According to eMarketer, 19% of retail e-commerce sales in 2014 were made on a smartphone or tablet. Various analysts believe this positive trend will continue over the next 4 years as more and more consumers adapt to m-commerce. Increasing popularity of Apple Pay and Google Wallet will facilitate purchases using the mobile phones instead of debit or credit cards. This will require developers to build a mobile application that can process transactions without the need of physical debit/credit cards or cash. Coupled with wearables that can process payments m-commerce will take a different shape. Beyond data collection and predictive analytics, wearables will also play a key role in the future of mobile payments and customer loyalty.
Most mobile phones have location sensor capabilities which use multiple positioning methods to provide different granularities of location data. Knowing an individual’s location to within a few meters is useful for providing highly relevant contextual information and services. Motion sensing apps are used in security, anti-theft, power-saving and games. Location sensing is useful in Geotagging, Games, Vehicle navigation, and fitness apps. Apps exploiting precise indoor location currently use technologies such as Wi-Fi, imaging, ultrasonic beacons, and geomagnetic. In the longer run technologies such as smart lighting will also become important. Precise indoor location sensing, combined with mobile applications, will enable a new generation of extremely personalized services and information.
Effective display of data and content on your mobile user interface is important for a sound user experience. Successful mobile application companies, such as Houzz, Instagram, Pinterest, and Wunderlist, have developed new patterns depicting intuitive designs and interactive interfaces. Designers are also creating apps that can accommodate mobile challenges, such as partial user attention and interruption. Apps should exploit technologies with novel features such as interactive content layers, circular design pattern, cards and manipulation of content. These features create an “augmented reality” by allowing the users to interact with the content in further detail. Leading consumer apps are setting high standards for user interface design, and all organizations must master new skills and work with new partners to meet growing user expectations.
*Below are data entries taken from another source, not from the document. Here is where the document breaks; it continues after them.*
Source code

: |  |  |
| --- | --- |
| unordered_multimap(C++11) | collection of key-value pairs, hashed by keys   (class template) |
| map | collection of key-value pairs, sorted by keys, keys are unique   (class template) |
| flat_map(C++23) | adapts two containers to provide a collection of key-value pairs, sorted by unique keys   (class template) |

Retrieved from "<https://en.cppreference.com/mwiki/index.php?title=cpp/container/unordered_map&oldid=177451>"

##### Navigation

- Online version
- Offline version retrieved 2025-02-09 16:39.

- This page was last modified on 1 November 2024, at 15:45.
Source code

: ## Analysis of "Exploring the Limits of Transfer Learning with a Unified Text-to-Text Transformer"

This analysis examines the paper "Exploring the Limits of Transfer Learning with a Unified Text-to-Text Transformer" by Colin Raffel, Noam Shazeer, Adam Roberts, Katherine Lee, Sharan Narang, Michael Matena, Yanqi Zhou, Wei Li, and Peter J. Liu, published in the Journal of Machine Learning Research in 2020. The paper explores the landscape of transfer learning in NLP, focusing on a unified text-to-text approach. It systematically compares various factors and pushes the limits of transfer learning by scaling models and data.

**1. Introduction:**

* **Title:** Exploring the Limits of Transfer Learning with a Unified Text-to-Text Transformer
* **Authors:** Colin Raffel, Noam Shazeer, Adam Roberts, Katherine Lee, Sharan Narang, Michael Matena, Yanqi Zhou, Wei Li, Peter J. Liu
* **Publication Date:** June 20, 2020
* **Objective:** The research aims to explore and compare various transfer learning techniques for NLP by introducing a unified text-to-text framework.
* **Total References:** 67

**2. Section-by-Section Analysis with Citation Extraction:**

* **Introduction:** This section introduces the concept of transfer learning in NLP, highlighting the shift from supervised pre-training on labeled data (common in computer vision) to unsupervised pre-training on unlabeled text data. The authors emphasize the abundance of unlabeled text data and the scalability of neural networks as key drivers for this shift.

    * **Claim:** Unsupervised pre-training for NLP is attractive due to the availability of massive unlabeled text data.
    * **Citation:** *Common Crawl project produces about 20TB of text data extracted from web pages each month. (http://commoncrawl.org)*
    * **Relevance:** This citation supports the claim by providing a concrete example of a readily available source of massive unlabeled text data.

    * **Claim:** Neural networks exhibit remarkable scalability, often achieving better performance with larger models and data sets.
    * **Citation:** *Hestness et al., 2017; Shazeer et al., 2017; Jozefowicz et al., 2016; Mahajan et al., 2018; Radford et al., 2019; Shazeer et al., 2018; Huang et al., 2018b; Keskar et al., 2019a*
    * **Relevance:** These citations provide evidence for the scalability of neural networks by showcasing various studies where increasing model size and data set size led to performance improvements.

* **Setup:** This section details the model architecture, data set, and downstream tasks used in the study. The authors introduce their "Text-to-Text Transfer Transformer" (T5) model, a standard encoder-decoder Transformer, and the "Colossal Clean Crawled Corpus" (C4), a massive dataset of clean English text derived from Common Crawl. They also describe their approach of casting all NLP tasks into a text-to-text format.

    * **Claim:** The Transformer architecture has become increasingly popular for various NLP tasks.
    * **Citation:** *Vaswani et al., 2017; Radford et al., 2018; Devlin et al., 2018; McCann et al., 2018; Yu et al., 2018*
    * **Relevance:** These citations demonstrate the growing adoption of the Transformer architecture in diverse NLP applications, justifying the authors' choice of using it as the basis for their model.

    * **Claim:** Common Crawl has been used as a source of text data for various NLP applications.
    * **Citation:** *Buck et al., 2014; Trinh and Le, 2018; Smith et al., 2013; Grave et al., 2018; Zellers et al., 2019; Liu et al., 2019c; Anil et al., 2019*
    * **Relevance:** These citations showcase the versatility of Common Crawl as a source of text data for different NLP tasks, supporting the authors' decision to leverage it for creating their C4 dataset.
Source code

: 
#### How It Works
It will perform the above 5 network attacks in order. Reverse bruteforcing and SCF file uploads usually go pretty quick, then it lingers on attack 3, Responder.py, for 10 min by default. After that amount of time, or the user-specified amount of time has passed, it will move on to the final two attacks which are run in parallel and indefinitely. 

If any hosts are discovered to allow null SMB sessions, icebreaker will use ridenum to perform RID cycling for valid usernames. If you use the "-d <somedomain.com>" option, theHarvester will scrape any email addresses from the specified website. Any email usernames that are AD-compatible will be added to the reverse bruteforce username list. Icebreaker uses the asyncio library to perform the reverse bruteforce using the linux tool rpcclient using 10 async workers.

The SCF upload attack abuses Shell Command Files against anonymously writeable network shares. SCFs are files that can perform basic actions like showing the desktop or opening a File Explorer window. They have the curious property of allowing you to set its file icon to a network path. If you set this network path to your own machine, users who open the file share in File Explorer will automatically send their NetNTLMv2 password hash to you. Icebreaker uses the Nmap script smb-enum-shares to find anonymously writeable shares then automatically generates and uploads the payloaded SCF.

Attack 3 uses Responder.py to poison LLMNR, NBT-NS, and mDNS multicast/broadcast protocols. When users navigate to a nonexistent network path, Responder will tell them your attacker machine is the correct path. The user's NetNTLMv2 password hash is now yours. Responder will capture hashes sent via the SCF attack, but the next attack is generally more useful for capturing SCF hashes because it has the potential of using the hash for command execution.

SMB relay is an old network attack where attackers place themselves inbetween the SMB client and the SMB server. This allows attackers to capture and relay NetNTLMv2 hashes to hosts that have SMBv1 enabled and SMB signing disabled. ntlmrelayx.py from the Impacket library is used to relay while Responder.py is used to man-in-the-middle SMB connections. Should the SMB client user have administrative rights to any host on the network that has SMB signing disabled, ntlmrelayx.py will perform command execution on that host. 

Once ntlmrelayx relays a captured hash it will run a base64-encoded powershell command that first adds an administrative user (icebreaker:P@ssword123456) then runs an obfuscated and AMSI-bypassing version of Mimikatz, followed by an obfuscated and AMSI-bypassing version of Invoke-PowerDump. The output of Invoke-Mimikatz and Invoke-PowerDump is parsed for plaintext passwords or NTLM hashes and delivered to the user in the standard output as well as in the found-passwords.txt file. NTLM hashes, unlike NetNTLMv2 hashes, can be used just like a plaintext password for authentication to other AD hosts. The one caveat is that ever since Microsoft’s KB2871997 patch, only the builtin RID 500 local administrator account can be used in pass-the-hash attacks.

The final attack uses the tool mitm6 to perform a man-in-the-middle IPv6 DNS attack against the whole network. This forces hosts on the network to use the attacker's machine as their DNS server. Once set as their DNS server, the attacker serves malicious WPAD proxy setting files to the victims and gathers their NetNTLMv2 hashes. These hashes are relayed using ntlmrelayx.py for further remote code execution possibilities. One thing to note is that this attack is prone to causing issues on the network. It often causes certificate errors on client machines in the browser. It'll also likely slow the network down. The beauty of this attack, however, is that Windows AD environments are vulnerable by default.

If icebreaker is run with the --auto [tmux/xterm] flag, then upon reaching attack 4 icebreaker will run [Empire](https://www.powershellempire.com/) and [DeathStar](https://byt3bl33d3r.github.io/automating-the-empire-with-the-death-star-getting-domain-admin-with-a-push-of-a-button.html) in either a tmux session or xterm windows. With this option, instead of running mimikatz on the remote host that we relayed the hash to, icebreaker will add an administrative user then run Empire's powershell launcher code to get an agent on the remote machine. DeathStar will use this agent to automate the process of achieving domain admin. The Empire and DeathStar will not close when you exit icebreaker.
There are two factors which lead to performance bottlenecks in app testing i.e. diversity of mobile devices and the non-deterministic nature of mobile networks. But mobile metrics and monitoring tools collectively known as Application Performance Management (APM) has improved the testing and quality assurance. APM provides visibility into app behavior, delivers statistics about which devices and OSs are adopted, and monitors user behavior to determine which app features are being successfully exploited. With the application landscape and enterprise infrastructures shifting to the cloud, APM tools face increased challenges to provide real performance benefits across systems with virtual perimeters. Modern enterprises require robust tools that can monitor resources used by applications, correlate that data with meaningful user insights, and align performance with business processes.
Enterprise mobile management (EMM) is a set of people, processes, and technology using mobile computing for streamlining businesses. The main dimensions of EMM are security, application management, and financial management. It also includes mobile device management, mobile application management, application wrapping and containerization, and some elements of enterprise file synchronization and sharing. Such tools will mature, grow in scope and eventually address a wide range of mobile management needs across all popular Operating Systems on smartphones, tablets and PCs. Thus, EMM represents the future evolution and convergence of several mobile management, security and support technologies.
Mobile technology is growing at the speed of light, and we cannot deny that mobile applications have become an integral element of the digital ecosystem. The skills required in building consumer apps are in greater demand than ever now compelling businesses to take mobility seriously. Businesses should keep an eye on these trends to align their mobile application development strategies.